Document segment –
::::::

Generating and using training data

Learning to rank is only as good as the data you train on. You can have the most sophisticated model architecture, but if your training data is noisy, biased, or incomplete, the model will learn the wrong things. In this chapter, we cover how to collect ranking features from Vespa, how to derive relevance labels from user behavior, and how to build high-quality training datasets for your LTR models.

This is arguably the most important chapter in the module. Getting training data right is where most of the effort goes in a real LTR system, and it is where the biggest improvements come from.

Logging ranking features from Vespa

The first step in building training data is extracting the features that your model will use. Vespa provides several mechanisms for this.

Summary-features

Summary-features are computed during the fill phase, meaning only for the final set of results returned to the user. This is efficient because you only compute features for hits that matter:

rank-profile production_with_logging {
    first-phase {
        expression: bm25(title) + bm25(body)
    }
    second-phase {
        expression: xgboost("current_model.json")
        rerank-count: 200
    }
    summary-features {
        bm25(title)
        bm25(body)
        nativeRank(title)
        nativeRank(body)
        fieldMatch(title)
        fieldMatch(title).proximity
        fieldMatch(title).completeness
        attribute(popularity)
        freshness(timestamp)
        closeness(field, embedding)
        firstPhase
        secondPhase
    }
}

The firstPhase and secondPhase special features return the scores from each ranking phase. These are useful for debugging and for understanding how the current model is scoring documents.

Summary-features appear in the search results under a summaryfeatures field in each hit. Your application can log these alongside the query, document ID, and position for later training.

Match-features

Match-features are computed during first-phase ranking for all matched hits. They are more expensive than summary-features because they apply to every hit, not just the final results. But they have an important advantage: they are available to subsequent ranking phases and can be used in global-phase re-ranking.

::::::

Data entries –

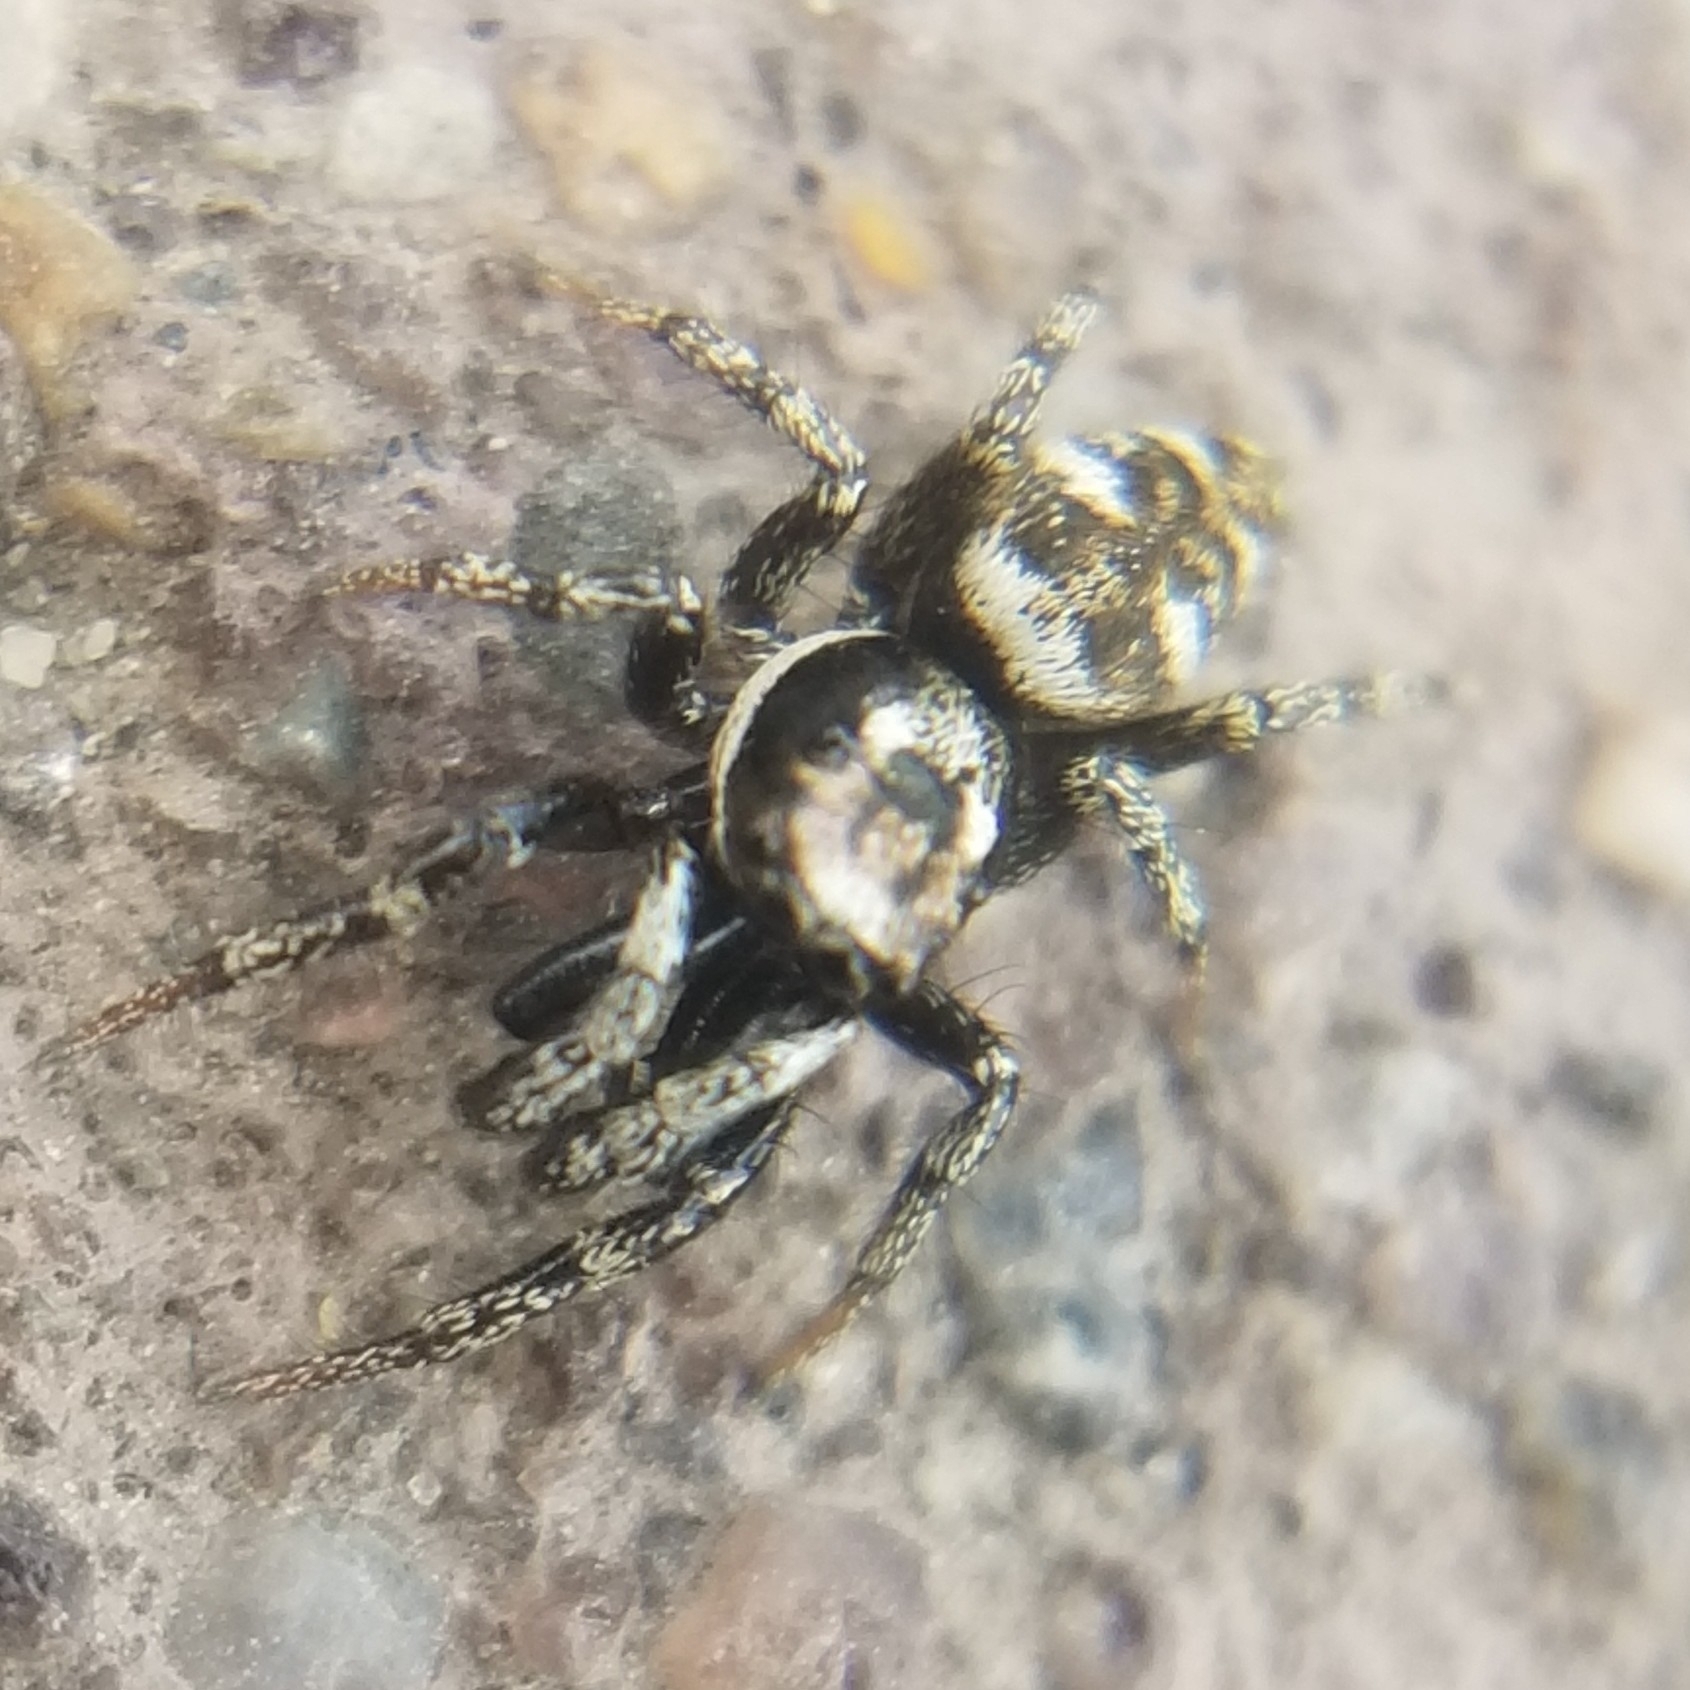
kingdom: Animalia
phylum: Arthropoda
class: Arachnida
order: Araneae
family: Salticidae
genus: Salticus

::::::

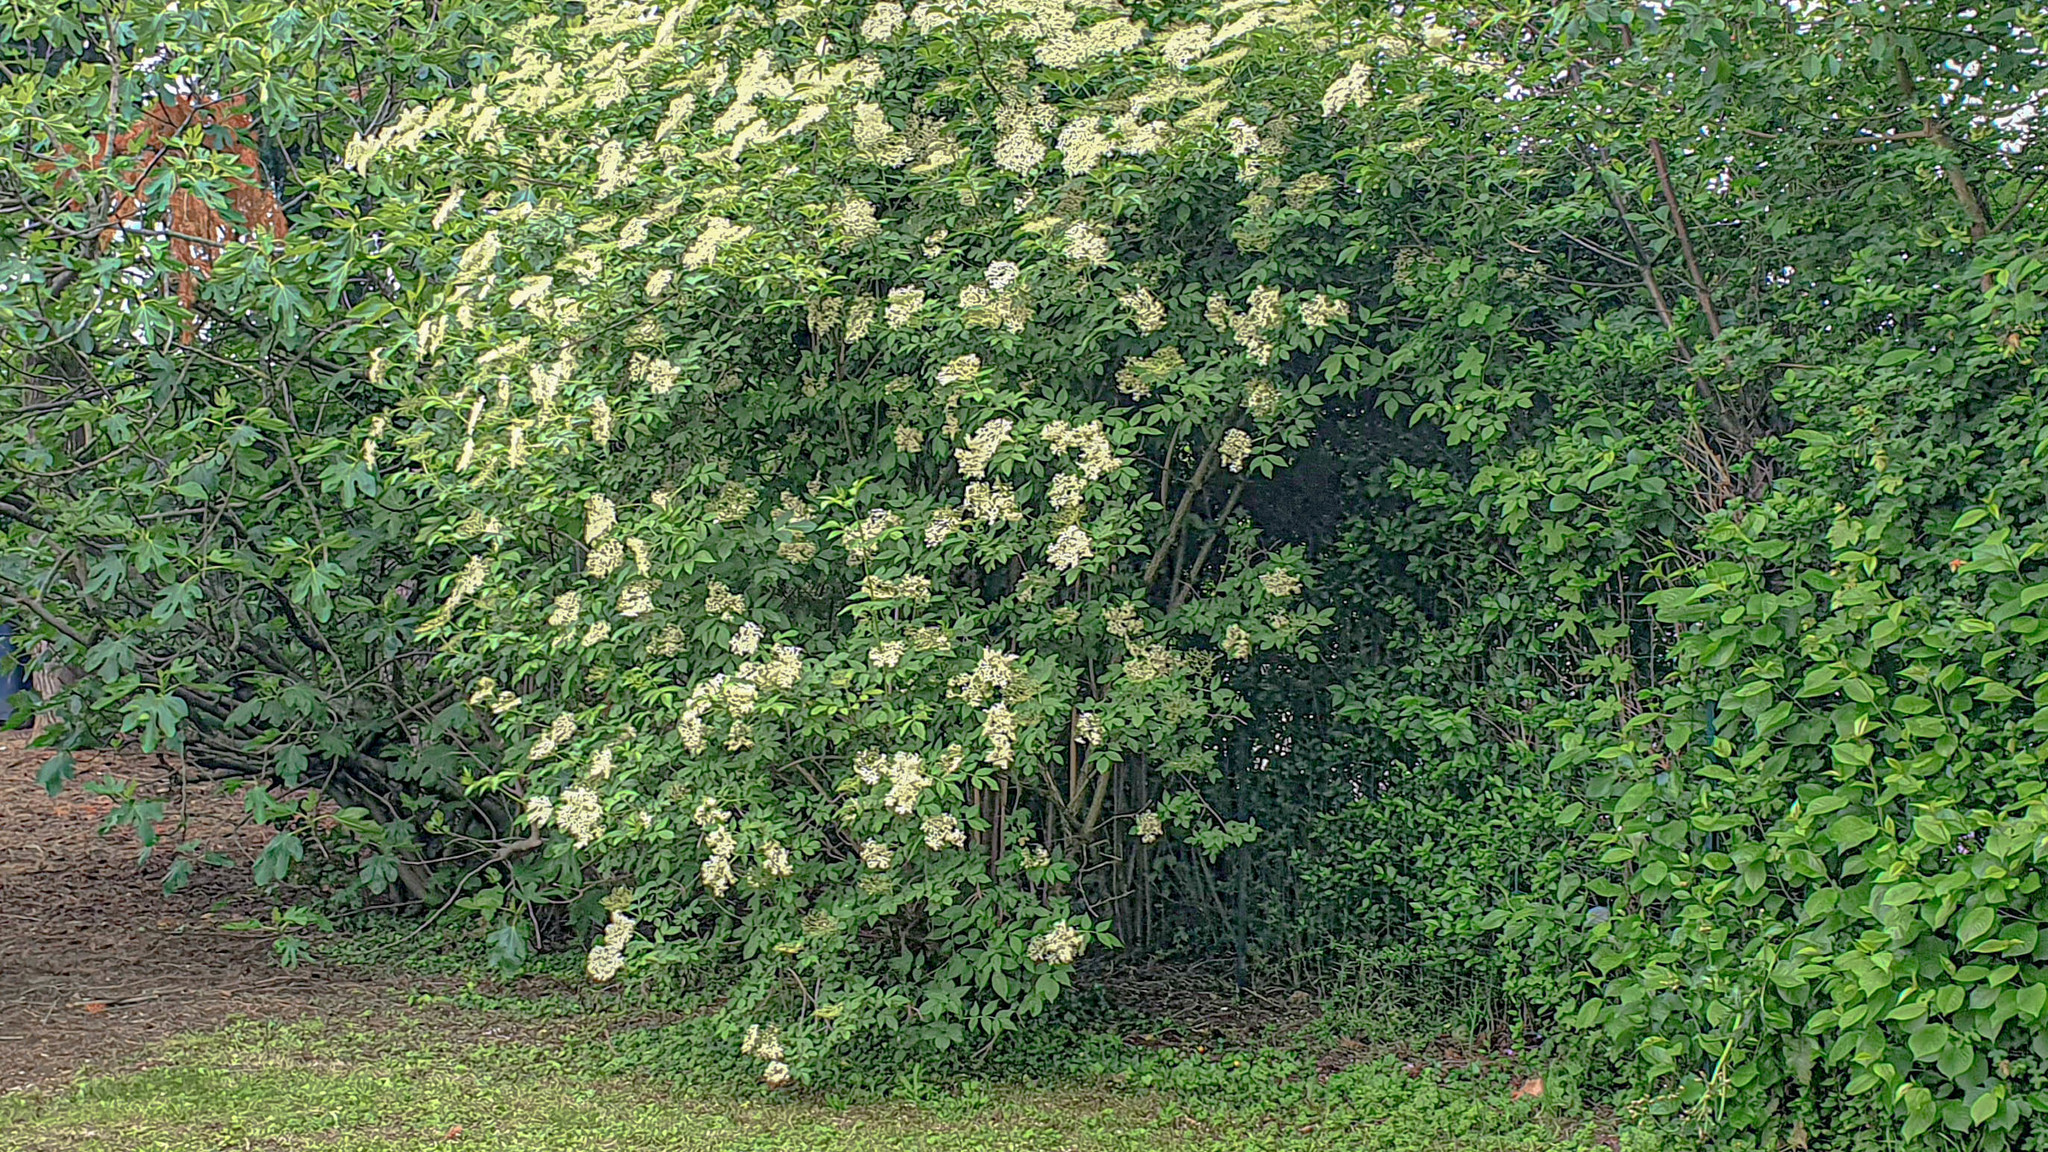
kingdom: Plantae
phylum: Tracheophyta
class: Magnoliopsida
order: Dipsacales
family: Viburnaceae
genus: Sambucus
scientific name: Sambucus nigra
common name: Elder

::::::

Problems to work on –
A) Return the passage of the training data text between "Logging ranking features" and "bm25(title) + bm25(body)", inclusive.
B) According to the training data text, during which ranking phase are match-features computed?

Results for each task –
A)
Logging ranking features from Vespa

The first step in building training data is extracting the features that your model will use. Vespa provides several mechanisms for this.

Summary-features

Summary-features are computed during the fill phase, meaning only for the final set of results returned to the user. This is efficient because you only compute features for hits that matter:

rank-profile production_with_logging {
    first-phase {
        expression: bm25(title) + bm25(body)

B) During first-phase ranking, for all matched hits.